(Dataset items)
<<<<
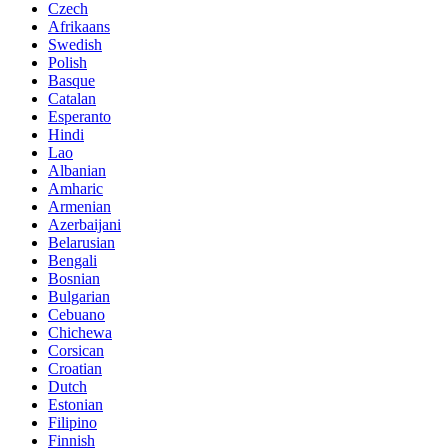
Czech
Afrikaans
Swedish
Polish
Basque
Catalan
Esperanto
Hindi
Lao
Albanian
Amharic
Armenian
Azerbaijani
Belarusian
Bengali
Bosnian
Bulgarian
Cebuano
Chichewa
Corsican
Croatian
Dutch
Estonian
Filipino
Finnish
>>>>
_WHAT THE TASK ASKS_
Would you retype all the lines shown above, exactly as written and without any picture?

_COMPLETED EXERCISE_
Czech
Afrikaans
Swedish
Polish
Basque
Catalan
Esperanto
Hindi
Lao
Albanian
Amharic
Armenian
Azerbaijani
Belarusian
Bengali
Bosnian
Bulgarian
Cebuano
Chichewa
Corsican
Croatian
Dutch
Estonian
Filipino
Finnish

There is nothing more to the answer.